Llanos diz que qualquer coisa que seja “um pouco primitiva” combina com ele. Foi o que aconteceu com a música dele: ele gravou em fita cassete, ouviu, gravou de novo, ouviu de novo. Quando ele estava em Dover, eles nunca alugaram uma casa para se aposentar e fazer música. Este processo esteve sempre ligado à rotina madrilena depois de ter saído da loja onde trabalhava, propriedade da sua mãe. “Não estou dizendo que tem que ser difícil e difícil, mas tem que ser muito difícil na vida real. Se você se cercar de muitos confortos, você amadurece.”
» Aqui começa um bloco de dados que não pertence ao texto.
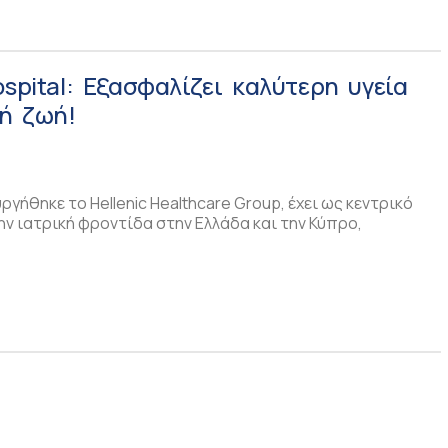
ospital: Εξασφαλίζει καλύτερη υγεία
κή ζωή!
ργήθηκε το Hellenic Healthcare Group, έχει ως κεντρικό
την ιατρική φροντίδα στην Ελλάδα και την Κύπρο,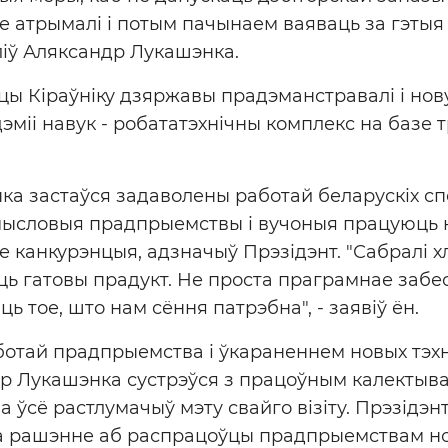
е атрымалі і потым пачынаем ваяваць за гэтыя 
сліў Аляксандр Лукашэнка.
цы Кіраўніку дзяржавы прадэманстравалі і нов
міі навук - робататэхнічны комплекс на базе т
а застаўся задаволены работай беларускіх сп
мысловыя прадпрыемствы і вучоныя працуюць н
е канкурэнцыя, адзначыў Прэзідэнт. "Сабралі хл
ь гатовы прадукт. Не проста праграмнае забе
ь тое, што нам сёння патрэбна", - заявіў ён.
отай прадпрыемства і ўкараненнем новых тэх
 Лукашэнка сустрэўся з працоўным калектывам
 ўсё растлумачыў мэту свайго візіту. Прэзідэнт
а рашэнне аб распрацоўцы прадпрыемствам но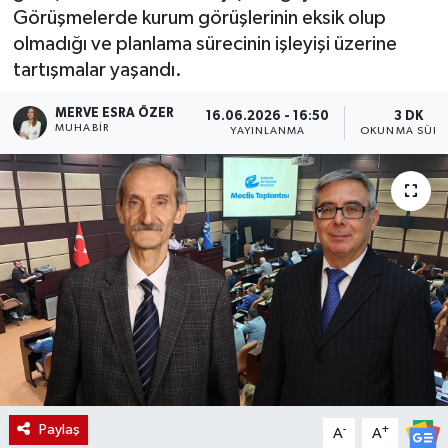
Görüşmelerde kurum görüşlerinin eksik olup
olmadığı ve planlama sürecinin işleyişi üzerine
tartışmalar yaşandı.
MERVE ESRA ÖZER
16.06.2026 - 16:50
3 DK
MUHABIR
YAYINLANMA
OKUNMA SÜRE
Paylaş
-
+
A
A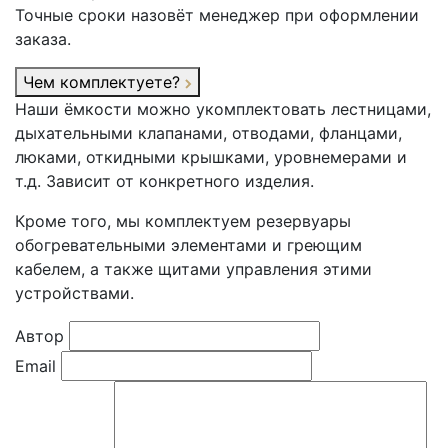
Точные сроки назовёт менеджер при оформлении
заказа.
Чем комплектуете?
Наши ёмкости можно укомплектовать лестницами,
дыхательными клапанами, отводами, фланцами,
люками, откидными крышками, уровнемерами и
т.д. Зависит от конкретного изделия.
Кроме того, мы комплектуем резервуары
обогревательными элементами и греющим
кабелем, а также щитами управления этими
устройствами.
Автор
Email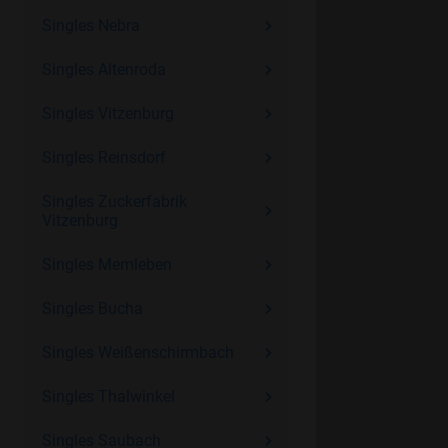
Singles Nebra
Singles Altenroda
Singles Vitzenburg
Singles Reinsdorf
Singles Zuckerfabrik
Vitzenburg
Singles Memleben
Singles Bucha
Singles Weißenschirmbach
Singles Thalwinkel
Singles Saubach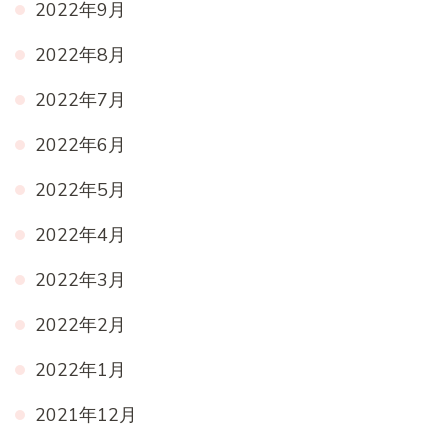
2022年9月
2022年8月
2022年7月
2022年6月
2022年5月
2022年4月
2022年3月
2022年2月
2022年1月
2021年12月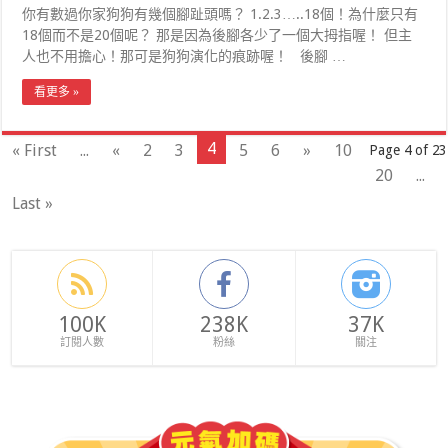
你有數過你家狗狗有幾個腳趾頭嗎？ 1.2.3…..18個！為什麼只有
18個而不是20個呢？ 那是因為後腳各少了一個大拇指喔！ 但主
人也不用擔心！那可是狗狗演化的痕跡喔！ 後腳 …
看更多 »
4
« First
...
«
2
3
5
6
»
10
Page 4 of 23
20
...
Last »
100K
238K
37K
訂閱人數
粉絲
關注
A vida de Amparo parece avançar graças à sua teimosia: “Escrevi para o Renacimiento e disse: 'Vocês vão fazer alguma coisa no aniversário da Jane?' Christina (a editora) me perguntou o que havia menos publicado e eu contei a ela as cartas. E eu, sem suspeitar de nada, pensei que poderia traduzi-los.” Esta não é a primeira vez que ele começa algo que não sabe fazer e acaba aprendendo à medida que avança. “Isso aconteceu comigo com a música. Enquanto estávamos escrevendo, minha irmã Christina e eu O diabo veio até mim Ele disse: “Eu quero fazer isso riff e quero tocar bem.” A mesma coisa aconteceu comigo com esta tradução. Gostei muito do processo, mas ao mesmo tempo estava suando muito.” Ela escreveu e reescreveu cada carta, especialmente as primeiras, tentando se adaptar ao que Austen poderia querer dizer. “Há momentos muito engraçados nas cartas, mas são tão cáusticas que podem até ser maléficas. Acho que ela aceitou completamente seu estilo de vida, tinha orgulho de fazer parte daquela classe social, mas também tinha um ponto de rebelião onde lançava farpas e ria de coisas que eram muito sagradas em seu mundo e para ela.”
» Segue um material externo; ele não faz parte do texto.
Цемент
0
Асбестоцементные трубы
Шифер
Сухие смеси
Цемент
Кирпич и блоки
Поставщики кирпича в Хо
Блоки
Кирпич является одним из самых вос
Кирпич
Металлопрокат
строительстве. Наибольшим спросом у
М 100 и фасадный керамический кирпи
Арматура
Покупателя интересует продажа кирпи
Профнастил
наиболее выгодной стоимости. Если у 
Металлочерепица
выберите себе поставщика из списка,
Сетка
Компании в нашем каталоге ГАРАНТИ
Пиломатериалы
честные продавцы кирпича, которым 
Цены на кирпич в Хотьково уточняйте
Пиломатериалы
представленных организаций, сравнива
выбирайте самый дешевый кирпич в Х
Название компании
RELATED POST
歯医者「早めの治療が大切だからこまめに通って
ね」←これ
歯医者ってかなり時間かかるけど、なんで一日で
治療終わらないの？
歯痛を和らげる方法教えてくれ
O próximo projeto editorial está no ar, mas ele quer ir devagar, afirma. Considere traduzir teóricas feministas dos anos setenta e oitenta, como Ti-Grace Atkinson ou Andrea Dworkin. “Gostaria também de traduzir Josephine Butler, ela foi uma feminista do século XIX que conseguiu revogar as leis sobre doenças infecciosas, regulamentos que permitiam à polícia prender qualquer mulher suspeita de ser prostituta.” Evite a oportunidade de escrever algo de sua autoria. “Não me atrevo. Hoje em dia há muitas redações em que você percebe que a pessoa escreve muito bem, mas também não tem nada específico a dizer. Acredito que ainda estou aprendendo. Não me sinto capaz de dizer: “Isso é o que eu penso.” O que acho que os outros pensaram antes.”